Die Gespräche mit Wissenschaftlern und Forschern haben mir klar gemacht, dass wir unbedingt schneller handeln müssen – und wir müssen dabei auch alle zur Verfügung stehenden Möglichkeiten nutzen. Das schließt meiner Meinung nach auch die Technologien des sogenannten Geoengineering und des Solar Radiation Management ein. Wir sollten auch schnell dafür sorgen, einige dieser Technologien zu erproben. Und Geld sollte dabei erst in zweiter Linie eine Rolle spielen. In der Frage der Pandemie haben die Staaten auch sofort gehandelt und ohne Zögern enorme finanzielle Aufwendungen in Kauf genommen. Wenn beim Kampf gegen den Klimawandel nun Geld als Problem aufgeführt wird, dann halte ich das für ein lächerliches Argument. Immerhin geht es darum, unseren Planeten zu bewahren.

Wir sollten unsere Kraft auf die Rettung der Erde verwenden

Denn mit einem Mythos in Bezug auf den Klimawandel möchte ich an dieser Stelle gern aufräumen: dass wir dereinst einfach in Raumschiffe steigen werden, um auf den Mars oder einen anderen Planeten unseres Sonnensystems umzuziehen, wird nicht passieren. Der Traum der mulitplanetaren Gesellschaft klingt ganz schmissig, ist aber noch sehr, sehr lange unrealistisch. Vor allem der viel diskutierte Mars eignet sich nun mal ganz und gar nicht dafür. Es gibt fast keine Atmosphäre und der Boden ist giftig. Dagegen ist der fieseste Antarktiswinter ein Wellnessprogramm. Ich bin kein Gegner von wissenschaftlichen Marsmissionen, und eines fernen Tages könnte ich mir sogar vorstellen, dass die Menschheit dort eine Forschungsstation wie in der Antarktis betreibt. Aber der Mars ist nicht die Lösung für unser Klimaproblem auf der Erde.
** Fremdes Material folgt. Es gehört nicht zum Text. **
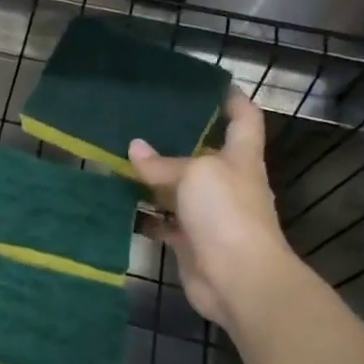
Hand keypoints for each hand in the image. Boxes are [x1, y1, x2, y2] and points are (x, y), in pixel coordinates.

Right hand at [128, 88, 299, 330]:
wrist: (238, 278)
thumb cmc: (226, 214)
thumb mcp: (195, 174)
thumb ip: (162, 162)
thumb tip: (134, 148)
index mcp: (240, 159)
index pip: (244, 120)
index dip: (233, 100)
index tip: (213, 84)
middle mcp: (227, 183)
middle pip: (204, 154)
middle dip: (179, 139)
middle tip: (144, 121)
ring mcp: (208, 214)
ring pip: (177, 189)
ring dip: (152, 178)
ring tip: (120, 159)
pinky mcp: (190, 241)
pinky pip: (162, 221)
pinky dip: (143, 214)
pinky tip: (118, 203)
Anders formuliert: der Mars ist nicht unser Rettungsschiff! Statt uns also mit dem Exodus von der Erde zu beschäftigen, sollten wir viel lieber all unsere Kraft und Kreativität darauf verwenden, den Schlamassel, in den wir uns in den vergangenen 200 Jahren auf unserem eigenen Planeten gebracht haben, wieder zu beseitigen.


Zur Person

Marco Fuchs (Jahrgang 1962) studierte Rechtswissenschaften in Berlin, Hamburg und New York. Von 1992 bis 1995 arbeitete er als Anwalt in New York und Frankfurt am Main. 1995 trat er in das Unternehmen OHB ein, das seine Eltern aufgebaut hatten. Seit dem Jahr 2000 ist er Vorstandsvorsitzender der jetzigen OHB SE und seit 2011 der OHB System AG. Marco Fuchs ist verheiratet und hat zwei Kinder.